# Add photo on left side



## judyjht (Feb 20, 2007)

I cannot figure out how to add a photo on the left side - I see where I added the places I own but how do I get a picture in there??


----------



## Icarus (Feb 20, 2007)

User control panel/Edit Avatar

-David


----------



## judyjht (Feb 20, 2007)

DUH!!!!  The only one I did not look at.  Thank you!


----------



## AwayWeGo (Feb 20, 2007)

*Alfred E. Neuman ("What?  Me Worry?")*

My little "avatar" picture, taken from the pages of those 1950s _Mad Magazines_, is relatively unfamiliar to people whose memories don't go back that far.  The Chief Of Staff says most TUG people will think it really is a picture of me -- specially since the caption right underneath says _TUG Member_. 

-- Alan Cole, McLean (Fairfax County), Virginia, USA.​


----------



## Makai Guy (Feb 20, 2007)

AwayWeGo said:


> My little "avatar" picture, taken from the pages of those 1950s _Mad Magazines_, is relatively unfamiliar to people whose memories don't go back that far.

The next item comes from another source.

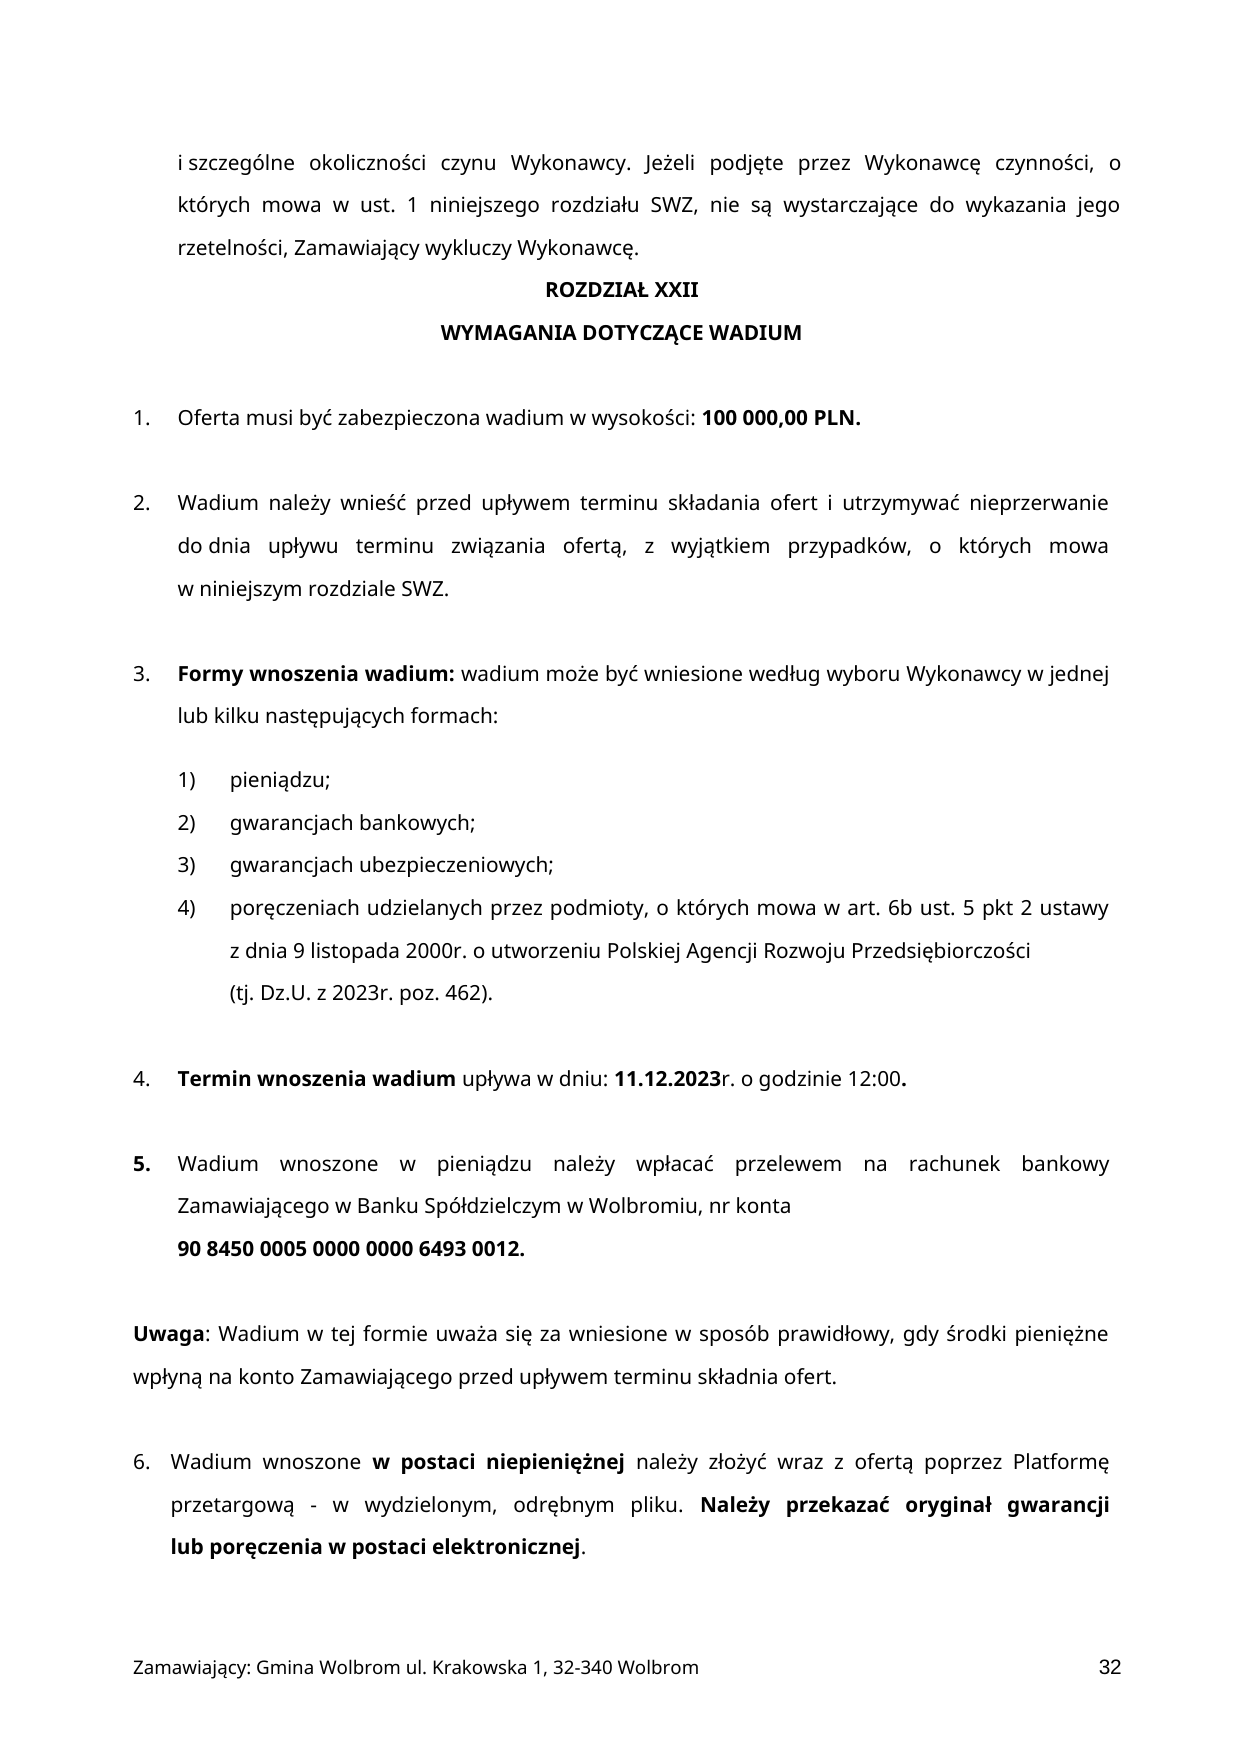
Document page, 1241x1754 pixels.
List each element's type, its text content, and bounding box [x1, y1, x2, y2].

To this, I can only respond "potrzebie".

[edit:] By the way, you might enjoy this.


----------



## MusicMan (Feb 20, 2007)

AwayWeGo said:


> The Chief Of Staff says most TUG people will think it really is a picture of me -- specially since the caption right underneath says _TUG Member_.
> 
> -- Alan Cole, McLean (Fairfax County), Virginia, USA.​




It should say TYPICAL HORN PLAYER under AEN's picture!!! (just a gratuitous shot from an old trombonist!! LOL!)


----------



## AwayWeGo (Feb 20, 2007)

*When You Call Me That, Smile.*




MusicMan (Formerly JP) said:


> It should say TYPICAL HORN PLAYER


Who you calling _typical_ ? 
-- Alan Cole, McLean (Fairfax County), Virginia, USA.​


----------



## Spence (Feb 20, 2007)

AwayWeGo said:


> My little "avatar" picture, taken from the pages of those 1950s _Mad Magazines_, is relatively unfamiliar to people whose memories don't go back that far.  The Chief Of Staff says most TUG people will think it really is a picture of me -- specially since the caption right underneath says _TUG Member_. -- Alan Cole, McLean (Fairfax County), Virginia, USA.​


I've seen you, it is you.


----------



## dioxide45 (Feb 21, 2007)

AwayWeGo said:


> My little "avatar" picture, taken from the pages of those 1950s _Mad Magazines_, is relatively unfamiliar to people whose memories don't go back that far.  The Chief Of Staff says most TUG people will think it really is a picture of me -- specially since the caption right underneath says _TUG Member_.
> 
> -- Alan Cole, McLean (Fairfax County), Virginia, USA.​



I grew up in the 80's and recognized the picture from the Mad Magazines. I know they were still in print then. I don't know if they are anymore. Don't ever watch MAD TV so I don't know if they utilize the likeness anymore.


----------



## Makai Guy (Feb 21, 2007)

MAD Magazine Online

Looks like it's still in business.


----------



## JanT (Feb 23, 2007)

AwayWeGo,

I've always thought George W. Bush resembled Alfred E.'s picture.


----------